The U.N. says numbers spiked after the raid, although officials didn't provide exact figures. The U.N. and local health workers responded by enlisting local clerics to support the vaccinations, which has helped bring the numbers down again, according to health workers in the area.
That tactic hasn't been without difficulties. Usman Khan, an official at the National Research Development Foundation, a Pakistani nongovernment organization, says he tried to draw up a list of prominent clerics in Mardan to get them to issue a decree that vaccinations are allowed under Islam. Instead, the clerics accused him of spying for the U.S.
"The fake vaccination campaign used to locate Osama bin Laden has given fodder to already antagonistic clerics in conservative areas to dub us as U.S agents and raise doubts among people about the use of vaccine. It has been a tough battle against illiteracy, misconceptions, and poverty," he said.
Bushra Bibi, a young, veiled female health worker, says many families in the area have refused vaccines because of Mr. Ahmed's influence. "But we continue our awareness campaign among women," she says. "At times we show them pictures of kids crippled by polio."
She told of an instance when several women secretly got their children immunized. "They said to quickly give children the drops while their husbands and brothers were out but pleaded us not to mark either their houses or their children so the males don't get to know."
In some cases, Taliban militant commanders have kept health workers away from villages, angering some locals.
Ghulam Rasool, a laborer from Khyber, found out in March that his 18-month-old son had polio after militants had warned off health workers.
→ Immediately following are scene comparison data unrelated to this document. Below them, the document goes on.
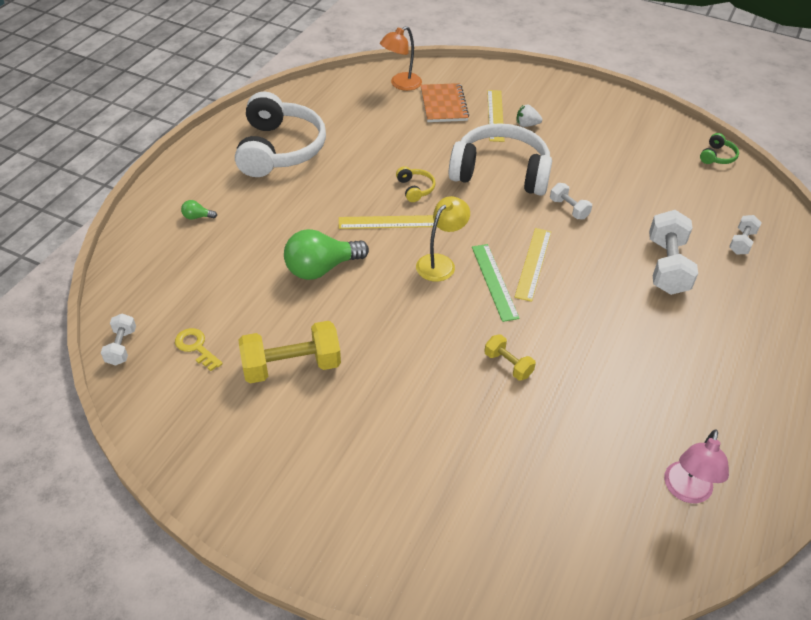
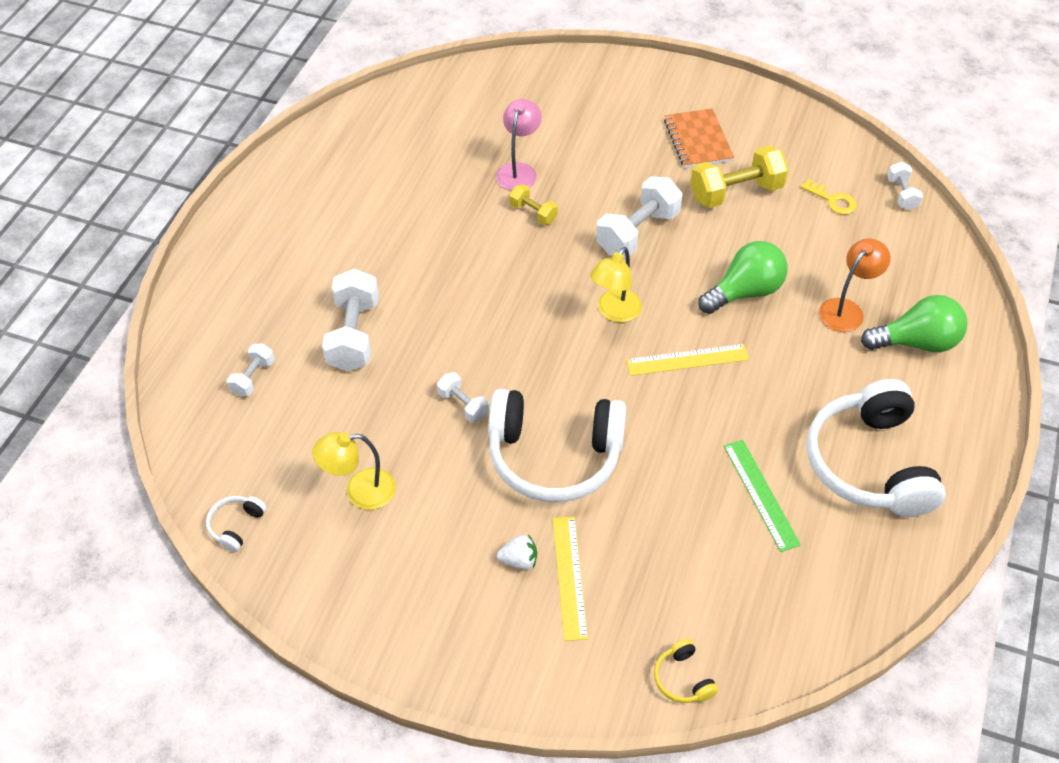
camera: 175 degrees right, 5 degrees up
(197, 217) = (916, 342): green light bulb -> green light bulb, size x2.39
(401, 84) = (735, 636): orange lamp -> orange lamp (846, 309)
(405, 333) = (637, 232): none -> white dumbbell
(415, 189) = (665, 415): yellow headphones -> yellow headphones (683, 679)
(444, 104) = (654, 592): orange notebook -> orange notebook (697, 140)
(494, 281) = (552, 296): green ruler -> green ruler (761, 494)
(533, 263) = (509, 322): yellow ruler -> none
(637, 166) = (360, 491): none -> yellow lamp
(686, 491) = (385, 132): pink lamp -> pink lamp (519, 171)
(717, 156) = (236, 526): green headphones -> white headphones

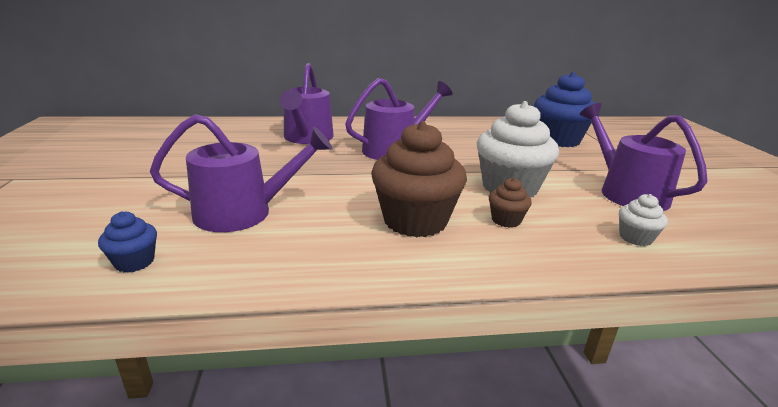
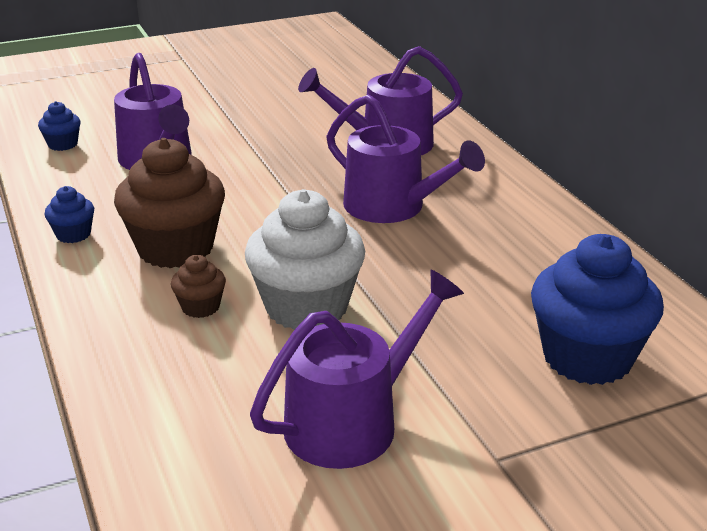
camera: 75 degrees right, 5 degrees up
(363, 268) = (73, 234): none -> blue cupcake
(635, 238) = (188, 411): white cupcake -> none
"I know my child's future has been ruined, but I won't let it happen to my other kids," he says. "Now I have brought eight children of my extended family to Peshawar to get them vaccinated despite threats."
Senior Pakistani health officials condemn Mr. Afridi's role as unethical.
"Everybody in the medical profession resented his deceptive role. Defeating polio in Pakistan is challenging anyway, and this created negative associations," says Janbaz Afridi, deputy director at Khyber-Pakhtunkhwa's provincial health department in Peshawar.
Pakistan is one of the last significant polio reservoirs in the world, imperiling global eradication efforts, Unicef warns.